Pour illustrer des propos à la limite de la métaphysique – à savoir que l’émancipation des humains par leur propre force libératrice est un leurre matérialiste –, rien de mieux qu’un cas concret : on lit dans cette encyclique l’édifiante histoire, située à la fin du xixe siècle, d’une esclave africaine traitée comme une moins que rien, qui, passant de maître en maître, arrive en Italie où – je passe les détails de sa pérégrination – elle rencontra Jésus, lequel la toucha d’emblée car lui-même avait été maltraité. Et le pape de raconter la transmutation de son état d’esprit : « Par la connaissance de cette espérance [en Jésus et au Paradis], elle était « rachetée », elle ne se sentait plus une esclave, mais une fille de Dieu libre. » Bien sûr, elle se fit bonne sœur dans une congrégation… où elle fut destinée à des tâches de larbin. Pas mal de la part d’un pape si prompt à louer la ferveur (le fanatisme en fait) religieuse de l’Afrique noire catholique tout en étant de la sorte le suprême propagandiste du colonialisme spirituel.
B16 est un homme intelligent et cultivé : il sait pertinemment qu’en utilisant le vocable « matérialisme » dans son acception vulgaire, il enfourne aussitôt sa propagande dans la bouche goulue des journaleux qui la répéteront à l’envi, sans savoir – car eux sont incultes – à quel tour de passe-passe lexical ils se livrent… à leur insu. L’insu (lte) faite au mot. L’insu (le non-su) est la condition du journaliste commun.

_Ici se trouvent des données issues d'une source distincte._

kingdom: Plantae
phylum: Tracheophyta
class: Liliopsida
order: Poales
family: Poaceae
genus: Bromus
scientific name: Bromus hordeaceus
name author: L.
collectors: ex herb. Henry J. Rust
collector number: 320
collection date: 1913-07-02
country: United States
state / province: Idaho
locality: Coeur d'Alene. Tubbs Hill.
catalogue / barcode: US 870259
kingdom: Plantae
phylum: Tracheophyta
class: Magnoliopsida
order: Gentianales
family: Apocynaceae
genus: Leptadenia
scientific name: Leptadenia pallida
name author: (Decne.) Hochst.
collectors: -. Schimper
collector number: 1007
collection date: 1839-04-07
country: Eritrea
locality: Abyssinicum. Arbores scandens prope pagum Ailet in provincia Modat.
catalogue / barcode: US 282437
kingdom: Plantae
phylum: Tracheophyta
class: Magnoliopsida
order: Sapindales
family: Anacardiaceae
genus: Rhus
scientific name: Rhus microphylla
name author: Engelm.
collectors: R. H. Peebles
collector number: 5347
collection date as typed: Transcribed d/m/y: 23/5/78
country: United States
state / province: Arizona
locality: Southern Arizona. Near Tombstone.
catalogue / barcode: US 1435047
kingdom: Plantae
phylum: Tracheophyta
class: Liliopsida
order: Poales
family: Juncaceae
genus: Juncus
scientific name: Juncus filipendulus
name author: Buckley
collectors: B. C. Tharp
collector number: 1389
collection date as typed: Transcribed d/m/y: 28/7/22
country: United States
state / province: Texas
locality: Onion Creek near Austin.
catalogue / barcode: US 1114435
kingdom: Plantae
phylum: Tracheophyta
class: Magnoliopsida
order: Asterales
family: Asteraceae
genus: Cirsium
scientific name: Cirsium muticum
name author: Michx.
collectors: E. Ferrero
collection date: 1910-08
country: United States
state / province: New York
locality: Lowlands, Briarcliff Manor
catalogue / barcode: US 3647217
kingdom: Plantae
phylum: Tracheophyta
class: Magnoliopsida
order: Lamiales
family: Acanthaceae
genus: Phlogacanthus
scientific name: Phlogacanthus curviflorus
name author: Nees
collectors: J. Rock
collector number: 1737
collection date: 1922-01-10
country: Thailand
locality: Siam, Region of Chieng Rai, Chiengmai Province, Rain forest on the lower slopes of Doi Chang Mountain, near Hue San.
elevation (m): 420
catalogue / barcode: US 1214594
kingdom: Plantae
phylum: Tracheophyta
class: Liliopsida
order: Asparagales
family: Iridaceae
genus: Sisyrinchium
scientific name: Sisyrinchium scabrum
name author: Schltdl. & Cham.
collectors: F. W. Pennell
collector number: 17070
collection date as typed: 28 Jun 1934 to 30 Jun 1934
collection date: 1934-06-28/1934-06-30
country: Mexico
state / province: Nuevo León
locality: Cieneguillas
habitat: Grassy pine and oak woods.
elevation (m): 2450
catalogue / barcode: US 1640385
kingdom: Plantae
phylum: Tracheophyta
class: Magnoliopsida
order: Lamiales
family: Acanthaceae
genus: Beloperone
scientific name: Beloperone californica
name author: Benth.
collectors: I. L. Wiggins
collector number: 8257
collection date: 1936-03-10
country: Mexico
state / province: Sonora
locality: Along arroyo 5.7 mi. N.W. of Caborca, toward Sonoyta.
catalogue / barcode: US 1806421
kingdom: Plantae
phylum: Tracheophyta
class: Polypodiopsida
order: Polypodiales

JMJ : Journées des médias jaunes
Ces JMJ furent aussi l’occasion pour ces médiateurs obtus, intrinsèquement incapables de questionner une telle manifestation quant à ses aspects politiques et philosophiques, d’évoquer sœur Teresa, 103 ans, détentrice du record de claustration en couvent homologué : quatre-vingt-quatre ans dans un couvent de Castille (elle entra dans les ordres en 1927). On nous raconta, avec émotion, l’état de félicité à laquelle la bigote avait accédé en psalmodiant sans répit : « Merci, pardon. Merci, pardon. Merci, pardon ». Mais on attend encore une réprobation, au moins une interrogation anxieuse au sujet de cette servitude volontaire, de cette addiction. Alors, prenons-en de la graine : une réclusion de quatre-vingt-quatre ans dans un couvent, voilà la clef du bonheur. Et cela ne ferait-il pas baisser le chômage des femmes ? Quel gouvernement courageux aura donc l’audace de proposer ainsi un nouveau concordat et de transformer les écoles laïques en centres de recrutement pour garnir les couvents ?
Pour montrer l’exceptionnel destin de la cinglée, on indiqua avec un clin d’œil appuyé que sa seule sortie du couvent, avant celle d’août 2011 organisée pour lui faire rencontrer son guide, Benoît XVI, fut une énigmatique incartade pendant la guerre civile espagnole. Malgré une recherche assez minutieuse sur le web francophone, je n’ai trouvé aucune précision quant à la motivation de l’escapade de la recluse durant la guerre d’Espagne. M’est avis qu’elle n’est pas sortie pour transporter des armes ou des missives dans sa cornette au profit des antifranquistes…

Epilogue grotesque
À la même période (mi-août), l’indigné à 3 euros Stéphane Hessel rencontrait le dalaï-lama à Toulouse, dans le cadre d’une conférence bouddhiste – mais prônant le dialogue interreligieux – sur « l’art du bonheur » ! Tremblez, capitalistes et exploiteurs de tous Âpays, Hessel-lama arrive !




1. Voir l’article de Guillaume Goutte dans Le Monde libertaire n°1638 et celui de Ramon Pino dans Le Monde libertaire n°1639.